Nodeset files are standardized XML files containing the machine-readable definitions of an information modeling structure. These files function as the primary deployment mechanism for OPC UA companion specifications. This enables the digital transfer of standardized models into actual software. The configuration of a server’s address space relies on these files to create the necessary object types, variables, and references automatically.
Developers use a developer tool to import a standardized nodeset file, which then generates the necessary source code or binary configuration for the OPC UA SDK. This process confirms that the server correctly supports specific transport profiles and discovery services without manual coding of every node. Trust me, avoiding manual coding here saves countless hours of debugging later on. Loading these files allows systems to validate the structure against the specification, validating that the deployed model aligns perfectly with the industry standard.

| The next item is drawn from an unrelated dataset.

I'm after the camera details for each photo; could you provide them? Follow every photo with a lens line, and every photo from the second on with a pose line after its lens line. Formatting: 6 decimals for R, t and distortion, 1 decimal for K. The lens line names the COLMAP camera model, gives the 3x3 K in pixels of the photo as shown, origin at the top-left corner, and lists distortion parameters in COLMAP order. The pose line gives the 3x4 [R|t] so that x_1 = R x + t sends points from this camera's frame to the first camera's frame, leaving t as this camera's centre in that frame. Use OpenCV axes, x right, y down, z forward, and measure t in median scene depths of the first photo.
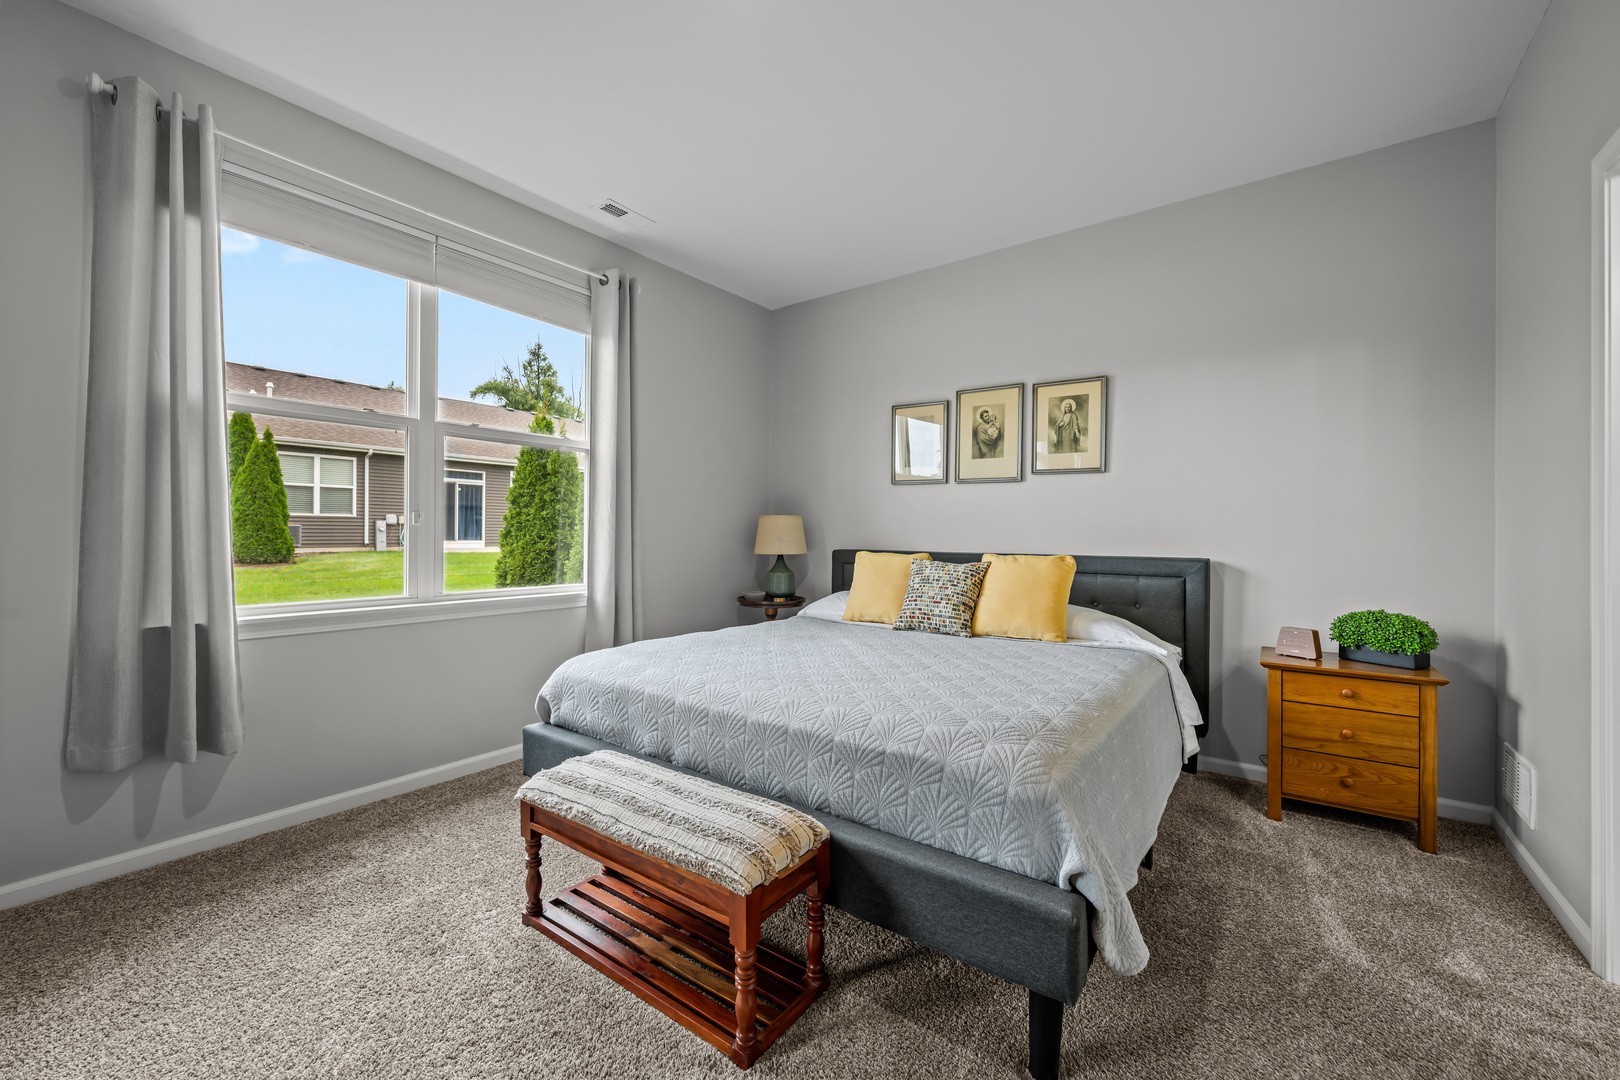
lens RADIAL K [[638.9, 0, 814.1], [0, 638.9, 533.9], [0, 0, 1]] dist [0.000911, -0.000020]
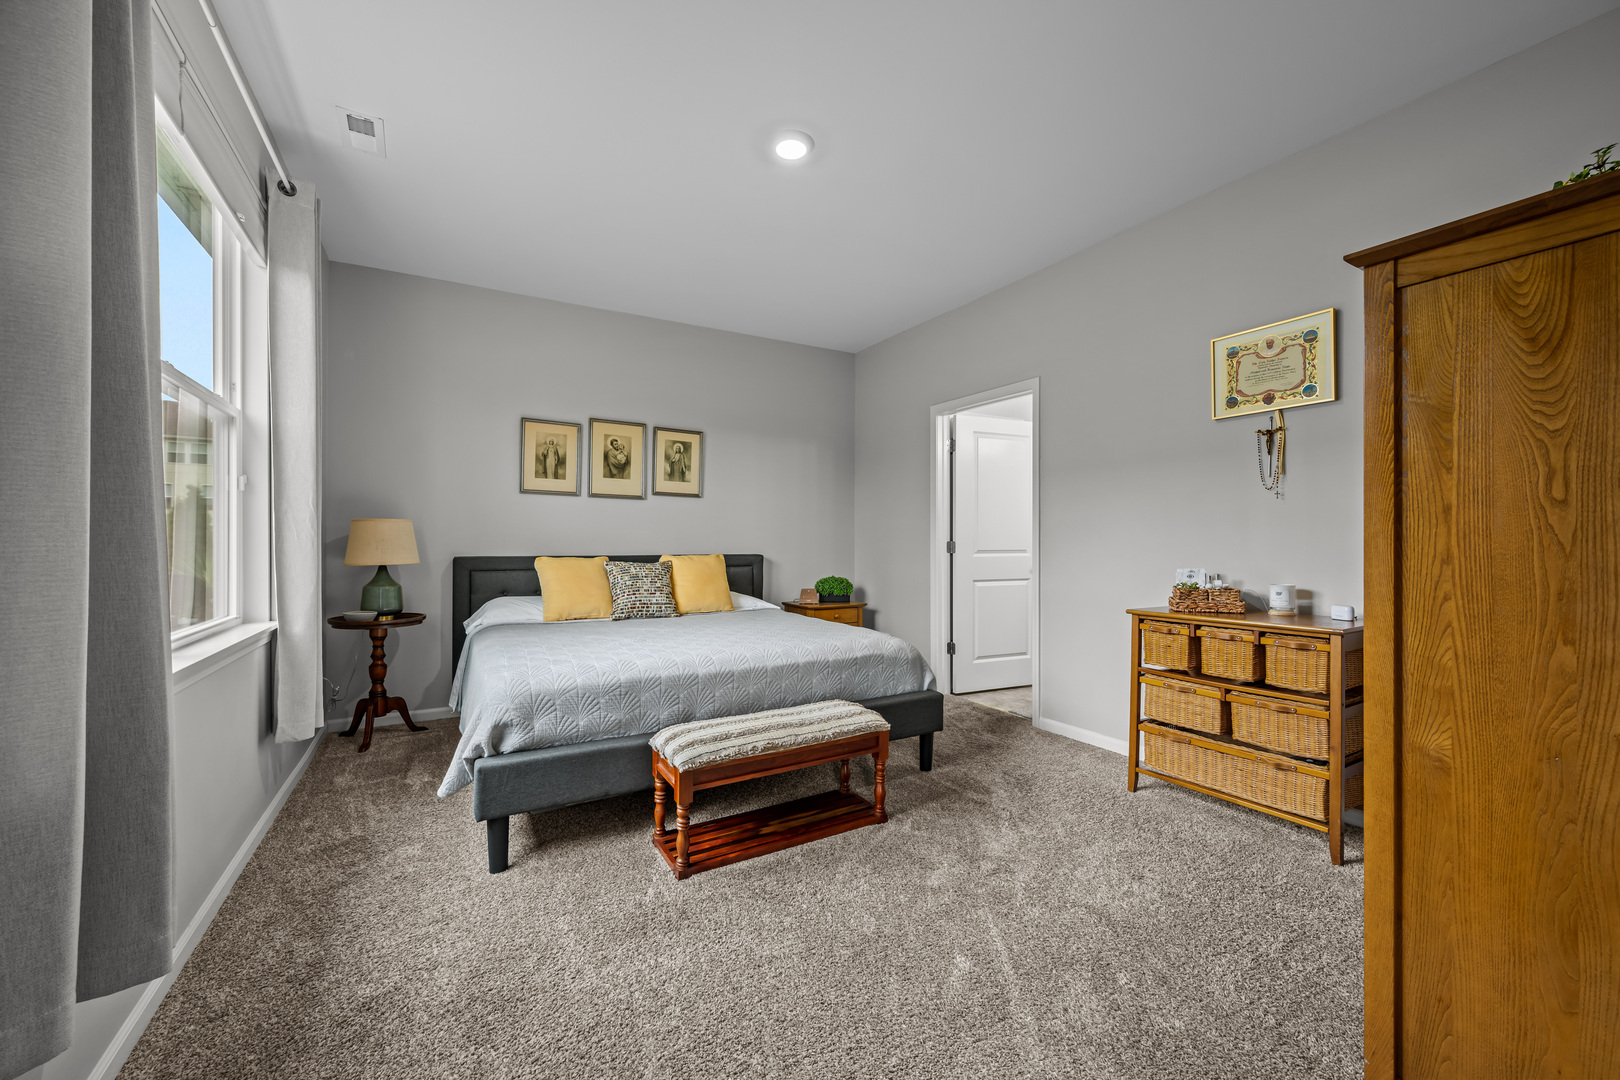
lens RADIAL K [[634.3, 0, 815.9], [0, 634.3, 543.6], [0, 0, 1]] dist [-0.001483, -0.000436]
pose [[0.398491, -0.009606, 0.917122, -0.751878], [0.002238, 0.999952, 0.009501, -0.003990], [-0.917169, -0.001733, 0.398494, 0.172419]]
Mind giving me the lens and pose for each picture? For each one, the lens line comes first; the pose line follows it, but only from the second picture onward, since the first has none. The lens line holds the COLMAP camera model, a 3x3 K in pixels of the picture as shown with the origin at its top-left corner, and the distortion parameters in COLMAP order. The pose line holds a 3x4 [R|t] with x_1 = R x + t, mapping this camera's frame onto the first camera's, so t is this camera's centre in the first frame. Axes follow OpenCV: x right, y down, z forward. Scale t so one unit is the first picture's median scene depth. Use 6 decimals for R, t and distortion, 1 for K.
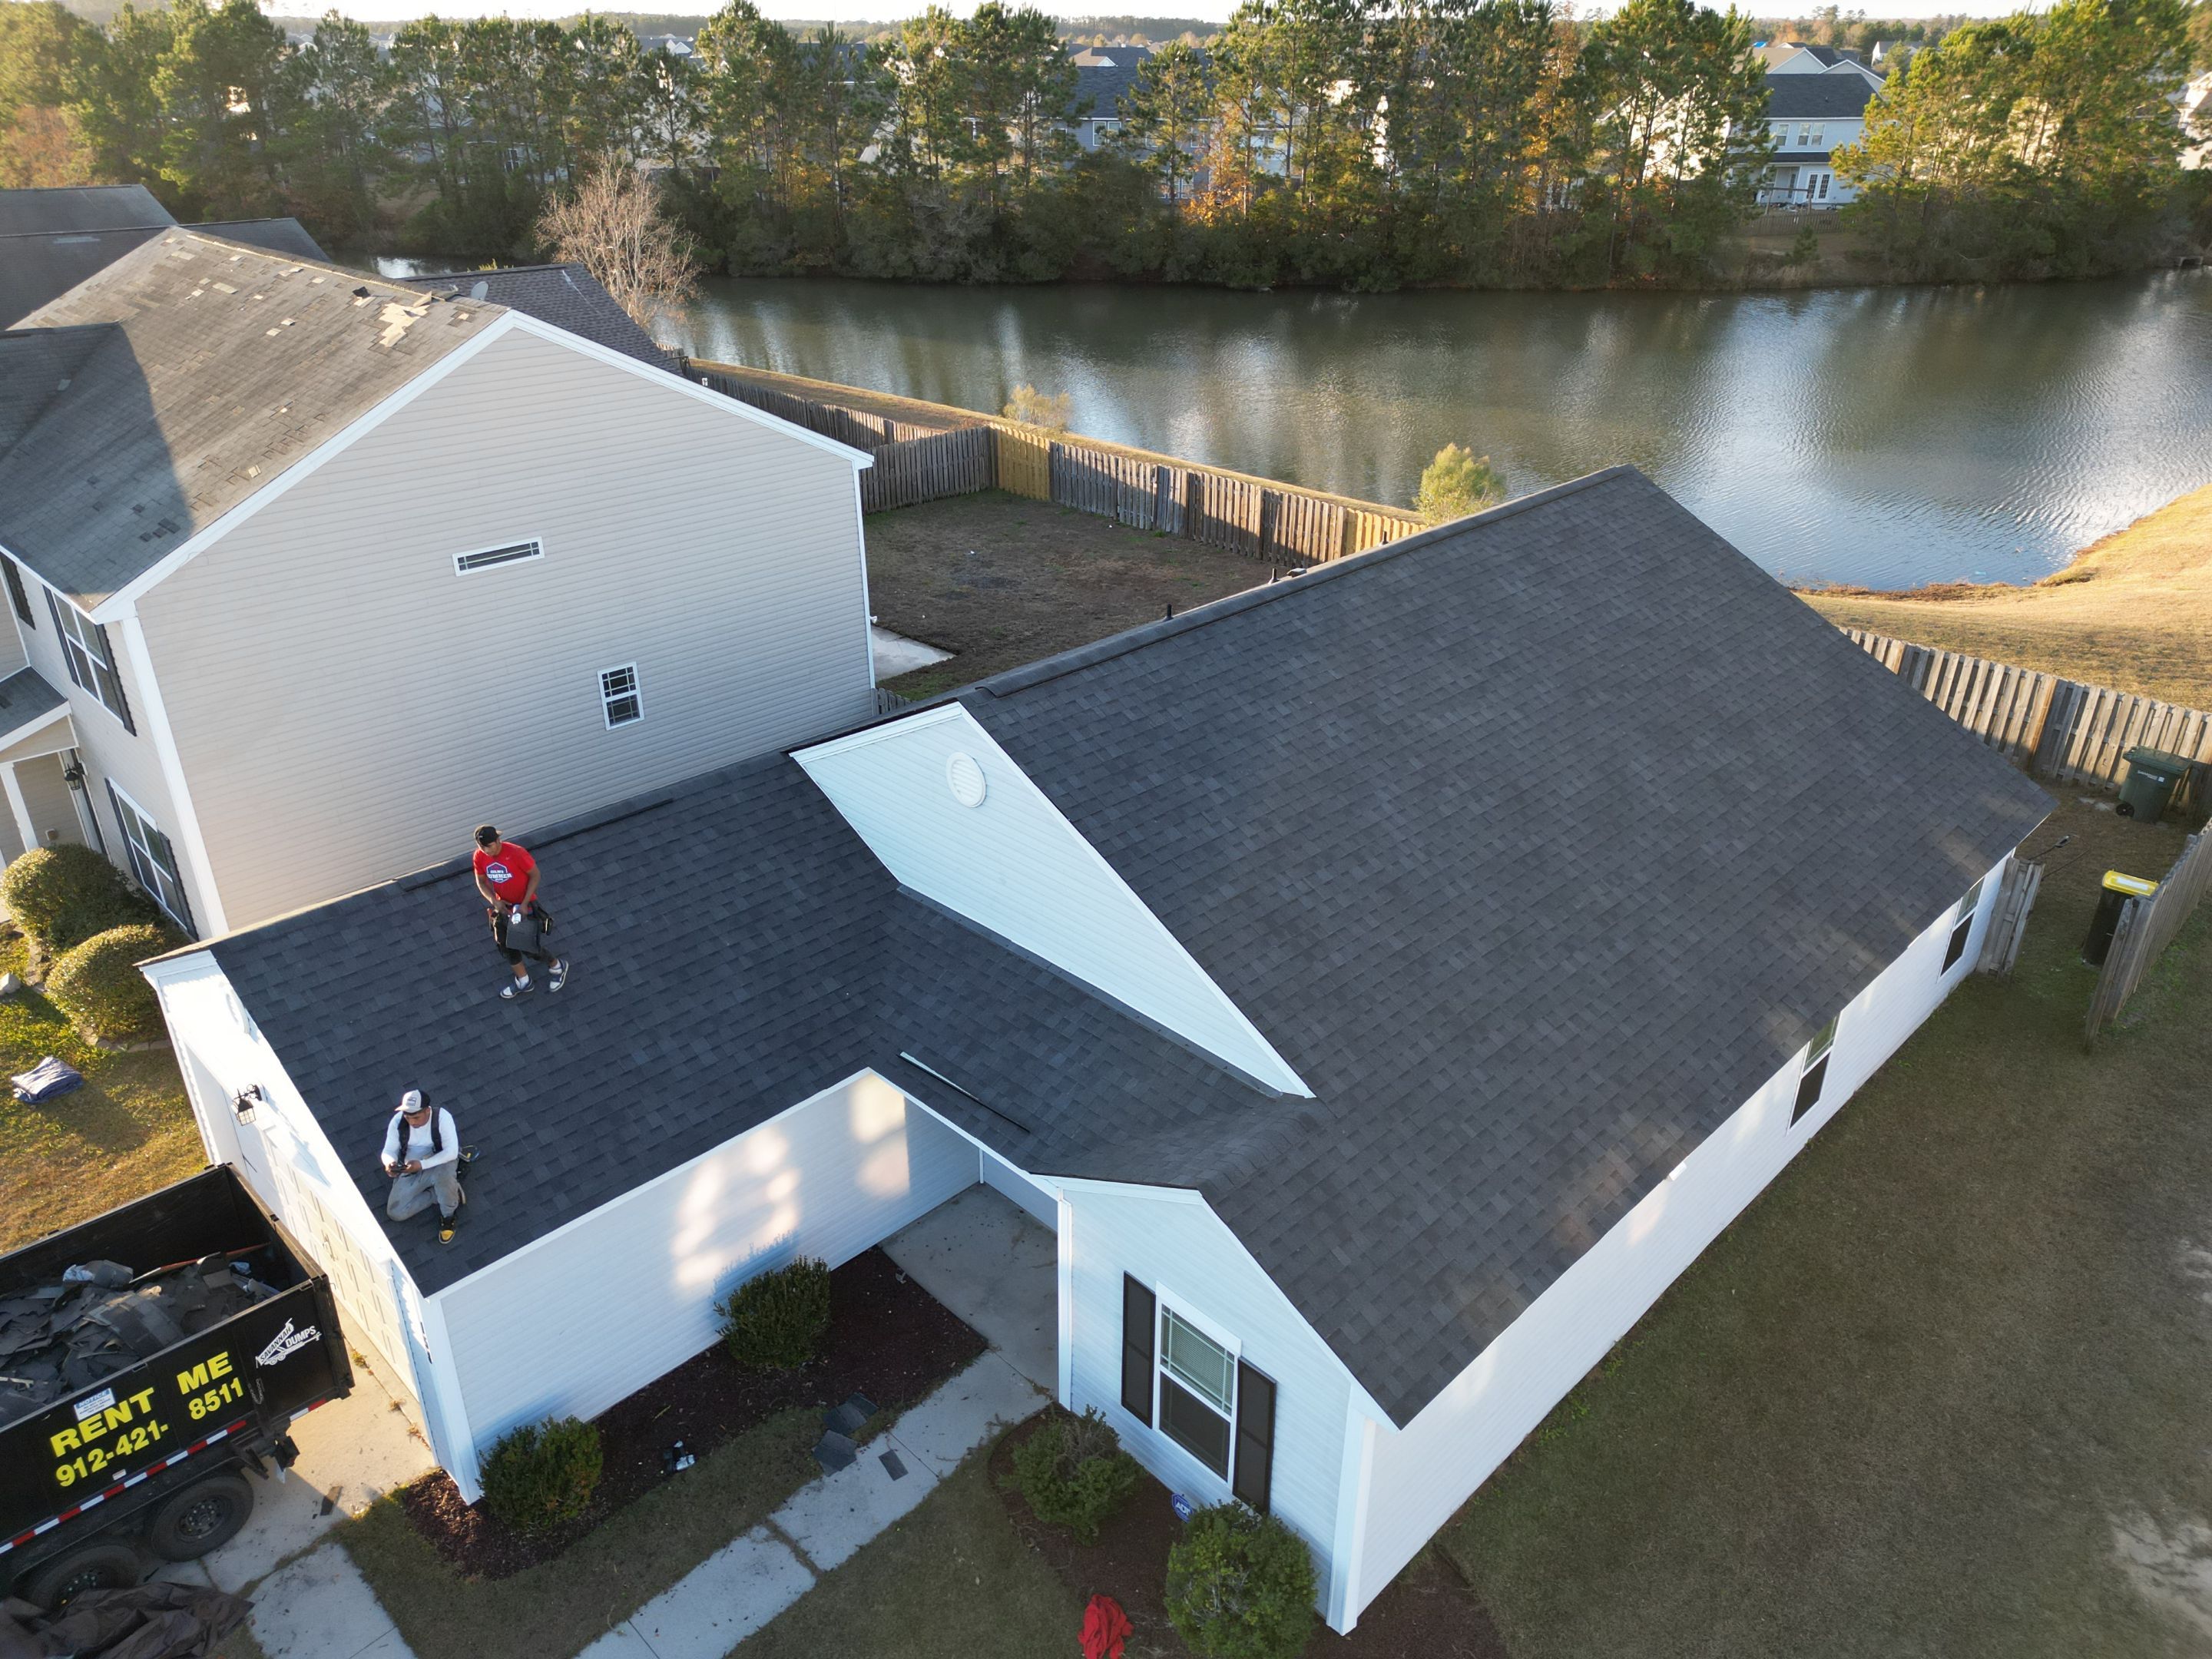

The OPC UA Cloud Library functions as a centralized cloud service and global repository where users and applications can browse, search, and retrieve standardized information modeling definitions. This platform enhances interoperability by providing a single source of truth for OPC UA companion specifications and proprietary models.
System integrators benefit primarily from the ability to access industry standard models instantly, eliminating the need for manual file management or searching scattered vendor websites. The library stores the essential nodeset file for each specification, allowing IIO-T applications to download and load these definitions dynamically at runtime. This capability supports on-demand system configuration, where a client application uses discovery mechanisms to query the library and automatically retrieve the correct model. The Cloud Library acts as a universal database, ensuring that all connected devices use the most current and accurate data structures for continuous communication.

Joint Working Groups (JWGs) are collaborative bodies where experts from the OPC Foundation partner with external industry organizations to develop specialized data models. The primary objective of these groups is to create OPC UA companion specifications that accurately reflect the specific technical requirements and manufacturing standards of a given sector. This collaboration method guarantees that the resulting industry standard models benefit from both the modeling expertise of OPC architects and the domain knowledge of subject matter experts.
Harmonization functions as a strategic priority within this process, aimed at aligning industrial automation standards to prevent market fragmentation and overlapping definitions. The foundation forms specific groups to address unique verticals, such as the collaboration with MTConnect for machine tools or the plastics industry to standardize machine-to-machine communication. Governance structures within JWGs mandate that the industry globally accepts the final specification as the definitive standard for that industry. These groups unite IT capabilities with OT operational realities by integrating diverse perspectives.